五ツ星お米マイスター西島豊造の「豊かに造ろう」

様々な現実を見つめらがらも、日々を前向きに考えて進んでゆくためのブログです
(旧ブログ名:喜怒哀楽ハチャメチャ日記)

北海道米プロジェクトについて、改めて考えてみる-プラス1

2008年11月28日 14時36分13秒 | Weblog
北海道米プロジェクトについて、改めて考えてみる-終を読んだ、北海道米プロジェクトの中心となっている生産者と担当者から、朝、立て続けに連絡が入った。
消費地で起こっている厳しい現実を知り、かなり困惑している様子が、声からも伝わってくる。

自分でも、「このままでは終われない」という気持ちがあることを伝え、まだ、形を成していない計画ながらも、既に実行体制に入っていることについては伝えた。
しかし、相当に困難であることは明らかで、どこまで計画がプラスに働くかについては、判らないということも伝えた。

とりあえず、北海道米プロジェクトが崩壊しきらないうちに、早急にしなければならないことは、「芦別産高度クリーン栽培ななつぼし」と、高度クリーン栽培を実行し始めている産地・地域を、大きく一塊となっている北海道米という枠から、切り離してしまうことだ。

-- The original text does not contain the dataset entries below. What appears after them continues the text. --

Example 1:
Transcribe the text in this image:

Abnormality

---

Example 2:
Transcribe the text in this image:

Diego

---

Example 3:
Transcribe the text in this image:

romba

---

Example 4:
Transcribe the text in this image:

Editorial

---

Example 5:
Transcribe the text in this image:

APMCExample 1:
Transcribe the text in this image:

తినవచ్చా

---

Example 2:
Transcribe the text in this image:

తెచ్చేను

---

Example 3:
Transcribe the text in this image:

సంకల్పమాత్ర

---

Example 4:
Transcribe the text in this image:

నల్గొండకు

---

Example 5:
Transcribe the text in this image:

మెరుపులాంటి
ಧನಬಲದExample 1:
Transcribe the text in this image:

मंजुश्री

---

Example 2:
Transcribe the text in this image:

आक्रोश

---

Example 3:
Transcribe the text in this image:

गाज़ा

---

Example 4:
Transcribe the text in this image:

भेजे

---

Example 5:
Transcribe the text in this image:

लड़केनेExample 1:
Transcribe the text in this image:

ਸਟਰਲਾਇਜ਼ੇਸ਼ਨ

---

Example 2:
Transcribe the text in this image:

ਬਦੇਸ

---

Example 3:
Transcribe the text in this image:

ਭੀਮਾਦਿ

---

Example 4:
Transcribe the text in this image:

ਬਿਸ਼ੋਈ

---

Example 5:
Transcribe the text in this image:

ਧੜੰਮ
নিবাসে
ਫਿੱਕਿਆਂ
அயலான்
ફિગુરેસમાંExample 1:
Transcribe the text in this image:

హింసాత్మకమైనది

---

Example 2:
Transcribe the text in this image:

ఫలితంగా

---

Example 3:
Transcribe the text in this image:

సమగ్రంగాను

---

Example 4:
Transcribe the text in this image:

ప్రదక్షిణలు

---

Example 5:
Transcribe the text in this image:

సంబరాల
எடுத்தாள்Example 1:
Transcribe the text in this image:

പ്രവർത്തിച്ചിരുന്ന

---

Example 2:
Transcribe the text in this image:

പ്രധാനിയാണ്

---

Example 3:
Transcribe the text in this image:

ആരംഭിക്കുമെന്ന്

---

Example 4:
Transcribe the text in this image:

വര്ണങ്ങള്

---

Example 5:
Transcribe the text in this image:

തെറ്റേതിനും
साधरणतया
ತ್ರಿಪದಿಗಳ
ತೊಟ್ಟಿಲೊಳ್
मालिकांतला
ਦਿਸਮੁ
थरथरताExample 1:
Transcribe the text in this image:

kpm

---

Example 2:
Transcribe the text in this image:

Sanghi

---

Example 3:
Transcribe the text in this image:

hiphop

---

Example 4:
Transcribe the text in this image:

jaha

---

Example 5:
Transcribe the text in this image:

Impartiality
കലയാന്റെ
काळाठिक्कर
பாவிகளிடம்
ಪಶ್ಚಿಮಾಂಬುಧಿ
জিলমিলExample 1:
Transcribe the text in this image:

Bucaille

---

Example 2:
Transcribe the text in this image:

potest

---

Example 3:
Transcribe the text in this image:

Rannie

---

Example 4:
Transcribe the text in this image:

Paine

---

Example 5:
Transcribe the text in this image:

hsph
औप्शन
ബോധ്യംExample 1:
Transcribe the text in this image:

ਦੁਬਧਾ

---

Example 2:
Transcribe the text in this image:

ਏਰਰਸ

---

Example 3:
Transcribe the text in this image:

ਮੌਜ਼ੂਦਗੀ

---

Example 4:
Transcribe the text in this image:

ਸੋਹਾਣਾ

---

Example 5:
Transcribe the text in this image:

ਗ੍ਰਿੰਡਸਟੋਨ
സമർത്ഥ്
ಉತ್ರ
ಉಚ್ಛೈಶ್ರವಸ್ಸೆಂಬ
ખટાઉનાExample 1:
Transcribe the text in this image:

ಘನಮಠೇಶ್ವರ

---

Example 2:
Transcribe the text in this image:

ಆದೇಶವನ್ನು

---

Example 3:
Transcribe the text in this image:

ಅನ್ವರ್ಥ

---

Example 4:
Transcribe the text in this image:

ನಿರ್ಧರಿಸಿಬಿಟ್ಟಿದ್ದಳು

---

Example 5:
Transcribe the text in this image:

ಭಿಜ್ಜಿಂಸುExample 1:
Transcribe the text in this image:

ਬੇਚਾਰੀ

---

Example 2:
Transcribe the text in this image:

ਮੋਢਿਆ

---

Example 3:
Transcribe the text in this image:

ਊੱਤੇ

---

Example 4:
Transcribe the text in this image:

北海道というところは、東北の米どころ数県分の大きさを持っていることから、そもそも、地域も違うし、気候条件も違うことから、北海道米という、ひとまとめにした言い方をする事自体に無理があるのである。
ましてや、一般的な栽培方法の北海道米と、北海道の将来を考えて提案されている高度クリーン栽培米とでは、お米の特徴、炊き上がり具合、美味しさなどについて、まったく別物であると考えたほうが良いくらいに違っているのである。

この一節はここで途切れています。